ASSIGNMENT :: Extract the opening line of the entries and every line after it, stopping at and including the line that contains "pinky tip: (105, 161)". Do not include pictures.

-- -- --

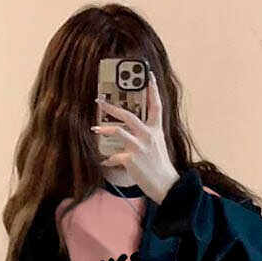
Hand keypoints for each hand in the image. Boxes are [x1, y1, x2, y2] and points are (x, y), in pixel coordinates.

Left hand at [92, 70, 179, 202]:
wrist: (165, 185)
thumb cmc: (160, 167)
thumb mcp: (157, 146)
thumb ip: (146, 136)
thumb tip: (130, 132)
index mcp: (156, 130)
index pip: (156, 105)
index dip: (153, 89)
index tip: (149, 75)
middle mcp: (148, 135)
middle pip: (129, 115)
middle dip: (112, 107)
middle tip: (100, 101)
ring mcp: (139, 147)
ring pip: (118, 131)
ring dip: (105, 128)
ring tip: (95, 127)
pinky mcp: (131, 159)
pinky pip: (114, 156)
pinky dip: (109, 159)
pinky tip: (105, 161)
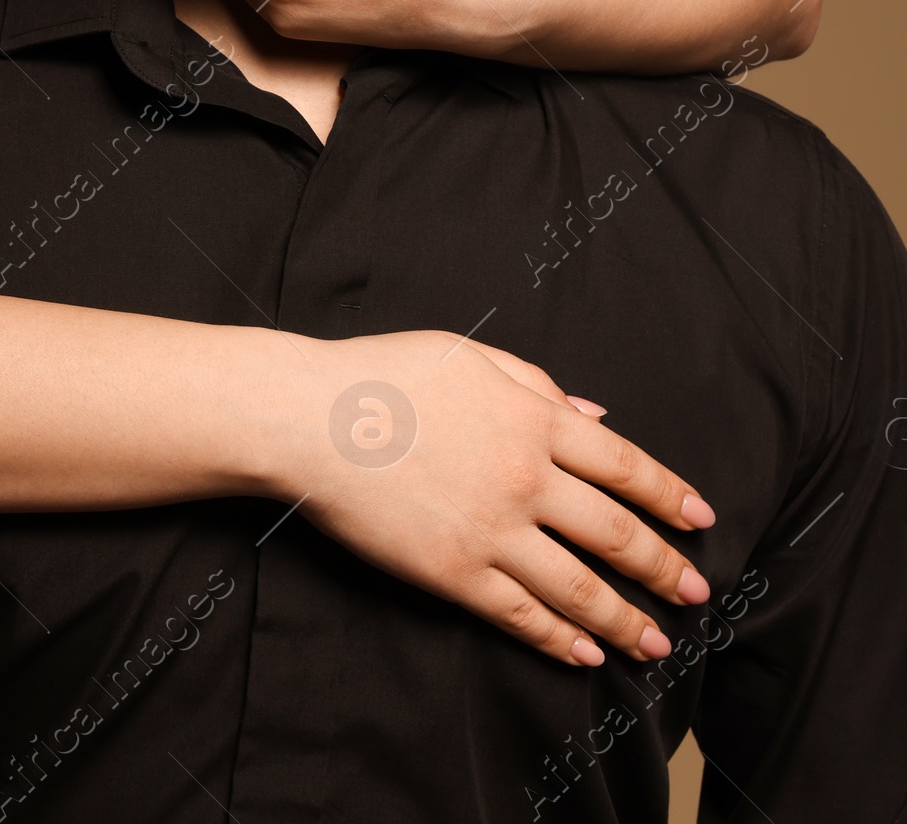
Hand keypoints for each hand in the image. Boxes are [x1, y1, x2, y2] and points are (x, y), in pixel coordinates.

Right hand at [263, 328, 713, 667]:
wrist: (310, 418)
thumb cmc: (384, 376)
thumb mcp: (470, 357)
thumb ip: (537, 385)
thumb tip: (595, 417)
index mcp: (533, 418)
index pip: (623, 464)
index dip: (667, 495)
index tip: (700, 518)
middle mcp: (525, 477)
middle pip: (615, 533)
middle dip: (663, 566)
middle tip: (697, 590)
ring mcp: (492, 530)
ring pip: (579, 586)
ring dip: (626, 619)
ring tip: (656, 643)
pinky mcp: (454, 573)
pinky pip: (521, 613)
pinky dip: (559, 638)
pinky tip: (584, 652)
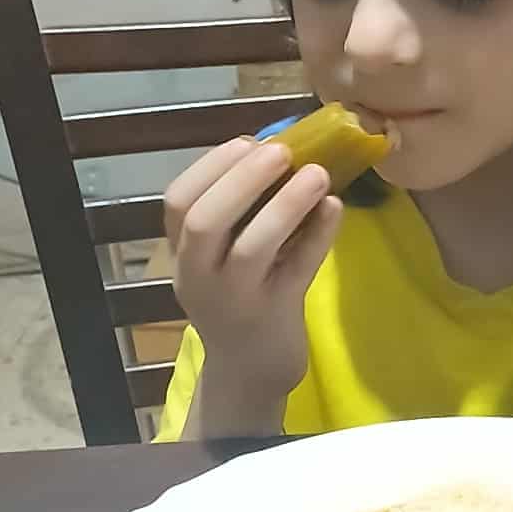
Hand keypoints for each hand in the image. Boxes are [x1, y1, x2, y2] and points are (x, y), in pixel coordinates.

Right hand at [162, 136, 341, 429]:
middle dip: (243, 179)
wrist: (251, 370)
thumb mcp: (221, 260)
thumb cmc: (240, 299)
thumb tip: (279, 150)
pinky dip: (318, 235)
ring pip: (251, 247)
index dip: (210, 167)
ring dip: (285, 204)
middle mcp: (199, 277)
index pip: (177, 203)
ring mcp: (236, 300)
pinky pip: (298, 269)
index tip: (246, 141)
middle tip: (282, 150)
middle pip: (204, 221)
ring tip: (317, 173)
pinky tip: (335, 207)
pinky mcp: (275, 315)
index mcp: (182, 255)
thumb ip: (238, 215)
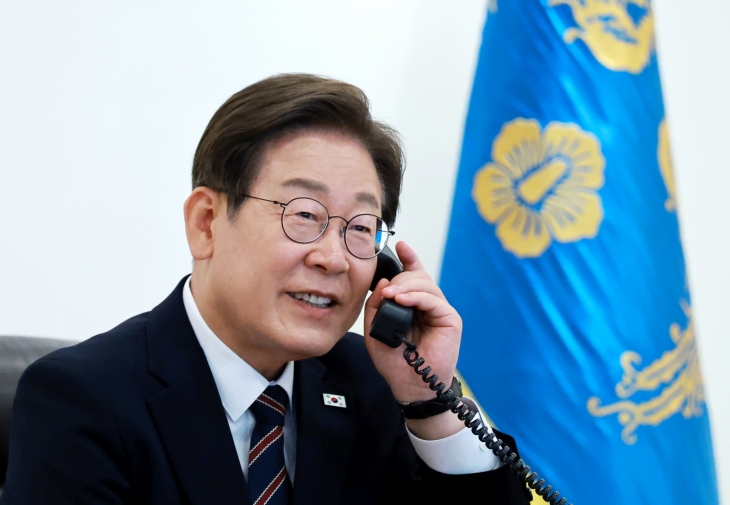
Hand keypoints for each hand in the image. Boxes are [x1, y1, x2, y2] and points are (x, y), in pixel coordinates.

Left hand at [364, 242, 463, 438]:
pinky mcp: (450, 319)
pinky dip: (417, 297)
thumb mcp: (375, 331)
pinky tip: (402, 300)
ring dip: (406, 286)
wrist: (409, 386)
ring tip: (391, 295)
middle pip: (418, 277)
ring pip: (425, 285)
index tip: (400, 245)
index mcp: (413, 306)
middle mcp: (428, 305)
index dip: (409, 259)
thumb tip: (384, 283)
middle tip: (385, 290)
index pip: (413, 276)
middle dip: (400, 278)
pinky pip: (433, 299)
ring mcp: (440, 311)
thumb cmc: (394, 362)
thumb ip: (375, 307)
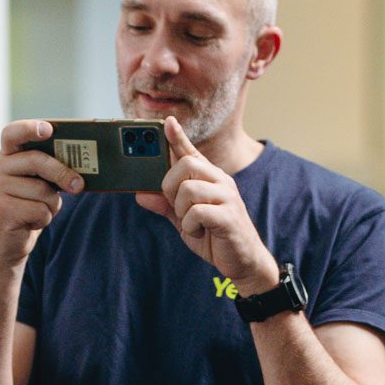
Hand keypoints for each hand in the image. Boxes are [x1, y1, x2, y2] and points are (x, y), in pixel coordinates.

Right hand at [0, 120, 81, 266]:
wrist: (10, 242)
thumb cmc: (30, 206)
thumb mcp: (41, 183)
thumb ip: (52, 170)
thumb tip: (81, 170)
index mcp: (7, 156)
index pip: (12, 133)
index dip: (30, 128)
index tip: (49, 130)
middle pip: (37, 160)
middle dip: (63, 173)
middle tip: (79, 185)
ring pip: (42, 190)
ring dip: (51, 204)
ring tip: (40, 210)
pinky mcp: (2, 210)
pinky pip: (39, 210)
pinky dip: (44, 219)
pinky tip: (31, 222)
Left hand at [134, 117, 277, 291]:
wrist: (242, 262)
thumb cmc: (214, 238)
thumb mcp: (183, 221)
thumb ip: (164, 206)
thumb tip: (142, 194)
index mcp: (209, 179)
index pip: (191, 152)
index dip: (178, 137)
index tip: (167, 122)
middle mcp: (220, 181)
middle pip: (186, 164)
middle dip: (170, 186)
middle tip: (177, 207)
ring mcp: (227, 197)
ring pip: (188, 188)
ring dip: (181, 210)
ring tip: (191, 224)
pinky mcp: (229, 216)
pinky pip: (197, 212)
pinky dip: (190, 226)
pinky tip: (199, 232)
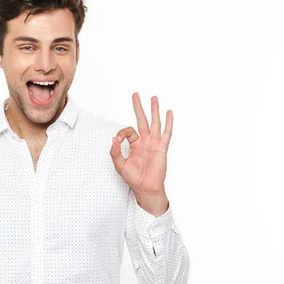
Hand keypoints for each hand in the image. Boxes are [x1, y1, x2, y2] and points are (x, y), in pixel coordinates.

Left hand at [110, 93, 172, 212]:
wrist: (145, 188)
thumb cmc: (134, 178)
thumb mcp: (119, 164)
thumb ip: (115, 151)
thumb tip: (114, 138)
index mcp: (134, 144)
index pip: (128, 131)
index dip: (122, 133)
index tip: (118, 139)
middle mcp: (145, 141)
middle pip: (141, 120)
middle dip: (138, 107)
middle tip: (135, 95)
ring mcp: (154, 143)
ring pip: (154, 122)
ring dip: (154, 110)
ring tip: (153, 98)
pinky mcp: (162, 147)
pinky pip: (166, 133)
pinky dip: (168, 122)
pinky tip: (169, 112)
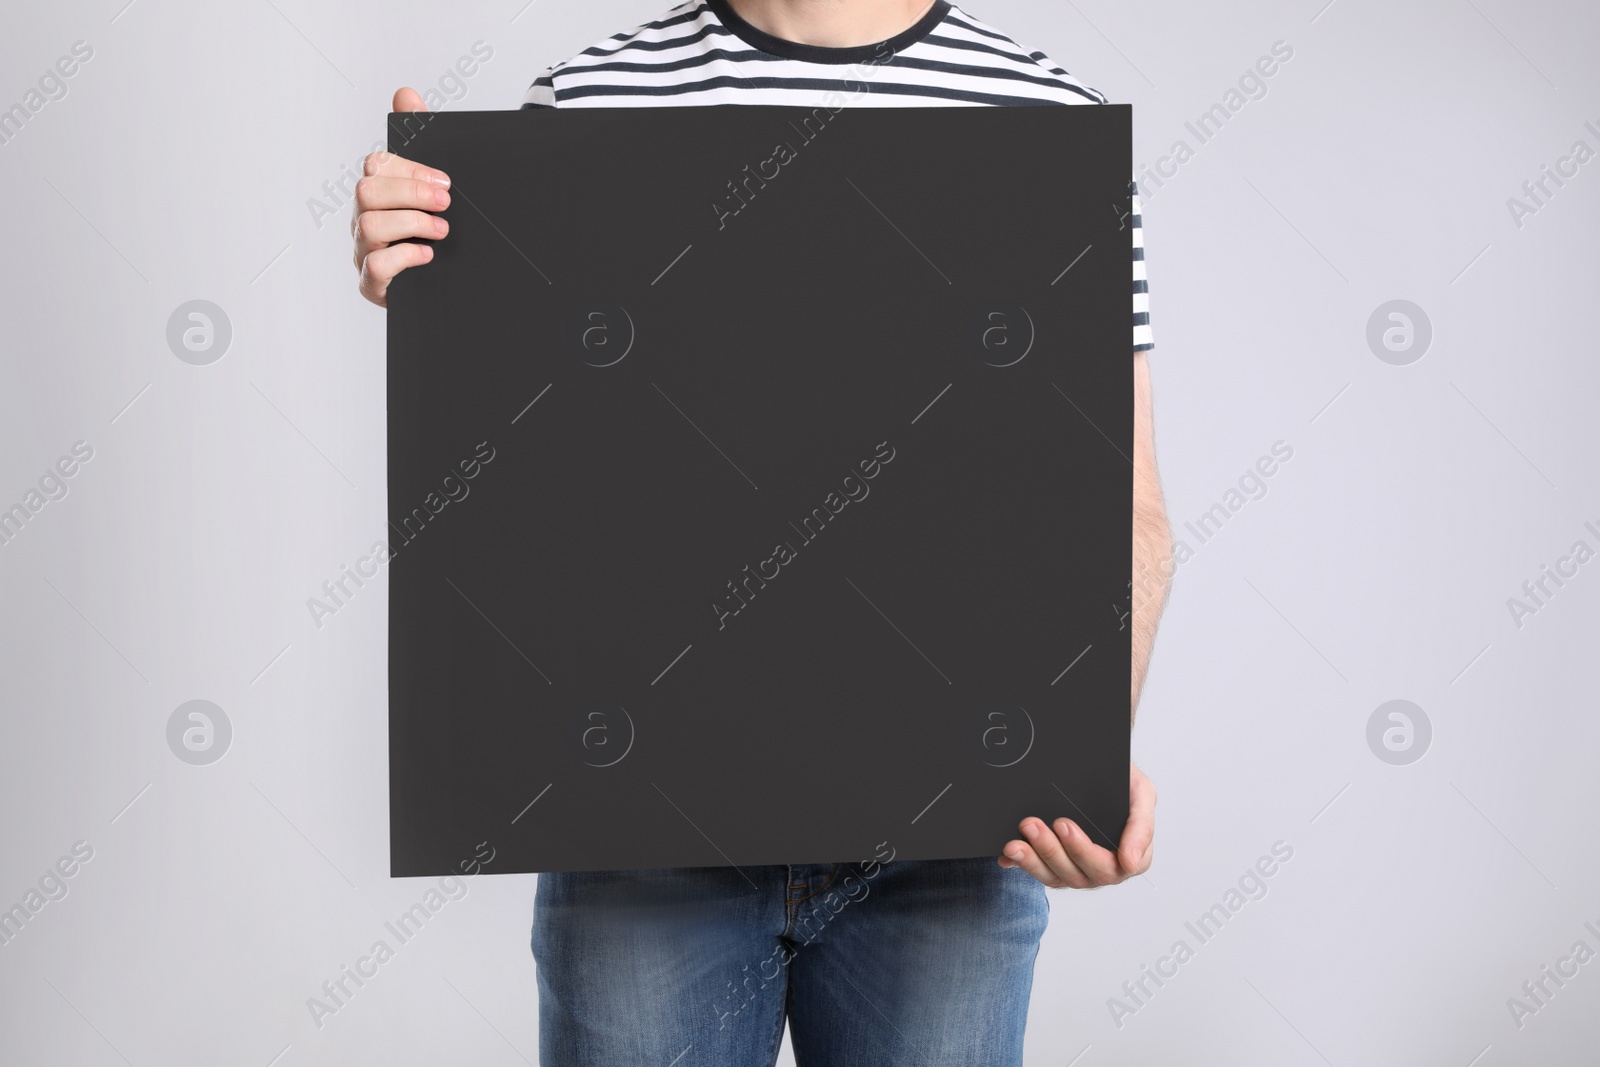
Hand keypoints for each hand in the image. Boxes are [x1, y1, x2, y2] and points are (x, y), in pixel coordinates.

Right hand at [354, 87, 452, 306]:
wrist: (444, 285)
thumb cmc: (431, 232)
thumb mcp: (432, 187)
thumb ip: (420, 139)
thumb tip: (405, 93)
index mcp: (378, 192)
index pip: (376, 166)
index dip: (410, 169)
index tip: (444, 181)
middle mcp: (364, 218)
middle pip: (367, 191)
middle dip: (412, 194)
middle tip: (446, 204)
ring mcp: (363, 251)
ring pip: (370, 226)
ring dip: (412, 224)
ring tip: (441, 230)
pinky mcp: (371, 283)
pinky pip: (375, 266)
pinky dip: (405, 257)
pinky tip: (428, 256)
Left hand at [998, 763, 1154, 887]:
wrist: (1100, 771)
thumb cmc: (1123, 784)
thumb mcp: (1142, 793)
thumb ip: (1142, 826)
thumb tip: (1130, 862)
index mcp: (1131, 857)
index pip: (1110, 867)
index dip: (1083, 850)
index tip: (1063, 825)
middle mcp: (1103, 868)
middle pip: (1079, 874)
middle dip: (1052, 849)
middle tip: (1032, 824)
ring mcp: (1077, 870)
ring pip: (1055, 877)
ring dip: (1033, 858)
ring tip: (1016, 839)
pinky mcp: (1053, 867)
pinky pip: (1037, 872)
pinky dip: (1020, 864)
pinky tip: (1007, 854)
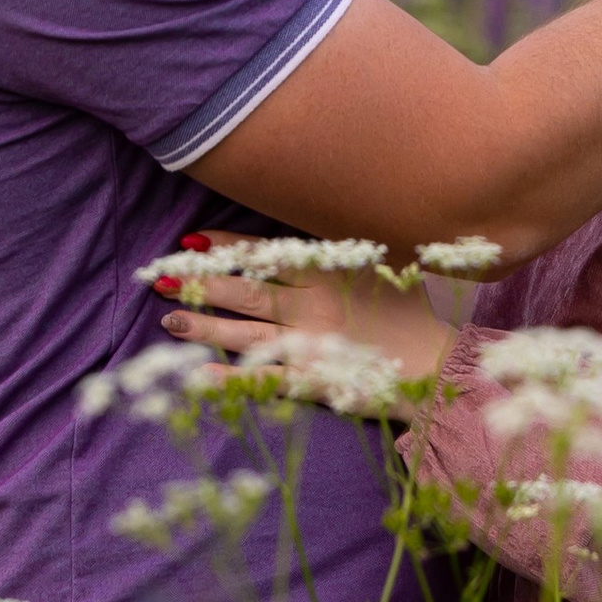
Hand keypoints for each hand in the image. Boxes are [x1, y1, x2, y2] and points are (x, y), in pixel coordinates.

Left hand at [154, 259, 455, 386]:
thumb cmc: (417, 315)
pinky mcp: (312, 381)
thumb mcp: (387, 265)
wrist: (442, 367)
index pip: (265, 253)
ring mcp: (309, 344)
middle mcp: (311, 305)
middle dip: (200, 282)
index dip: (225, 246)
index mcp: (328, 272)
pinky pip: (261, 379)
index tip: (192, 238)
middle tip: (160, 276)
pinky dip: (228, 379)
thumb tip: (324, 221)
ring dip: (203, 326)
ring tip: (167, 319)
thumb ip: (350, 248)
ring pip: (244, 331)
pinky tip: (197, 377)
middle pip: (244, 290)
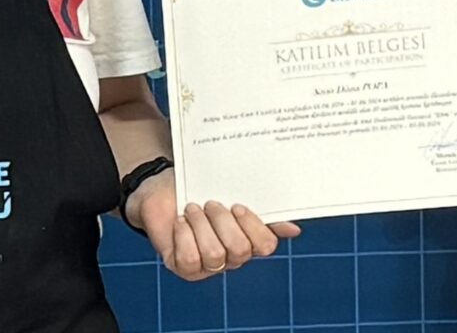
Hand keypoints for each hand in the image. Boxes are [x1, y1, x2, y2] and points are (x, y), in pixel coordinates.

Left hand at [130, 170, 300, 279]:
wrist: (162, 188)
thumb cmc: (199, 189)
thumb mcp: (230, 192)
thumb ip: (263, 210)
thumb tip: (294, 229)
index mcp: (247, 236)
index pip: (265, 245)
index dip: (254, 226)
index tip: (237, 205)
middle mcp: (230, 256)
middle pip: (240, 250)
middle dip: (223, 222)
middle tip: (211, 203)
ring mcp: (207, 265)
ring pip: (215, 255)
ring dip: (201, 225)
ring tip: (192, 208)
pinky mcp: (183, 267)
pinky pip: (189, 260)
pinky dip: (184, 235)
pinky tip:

-- -- --

RESULT FOR THIS TASK ::
Hand keypoints for each hand in the image. Boxes are [x1, y1, x2, y2] and points are (x, y), in pixel coordinates.

Left hand at [92, 70, 179, 202]:
wrist: (165, 185)
thumb cmc: (160, 167)
thumb mcp: (157, 146)
thumb ip: (146, 136)
thumb tip: (130, 132)
index mcp: (156, 130)
index pip: (156, 105)
index dip: (153, 89)
index tip: (149, 75)
middle mcp: (148, 135)
middle pip: (129, 115)
middle dip: (112, 107)
middle tip: (100, 101)
ring mcp: (139, 147)
ring pip: (118, 131)
ring dip: (105, 128)
ring tip: (95, 127)
pinky mcp: (131, 159)
pinky pip: (114, 156)
pinky dip: (109, 159)
pinky tip: (105, 161)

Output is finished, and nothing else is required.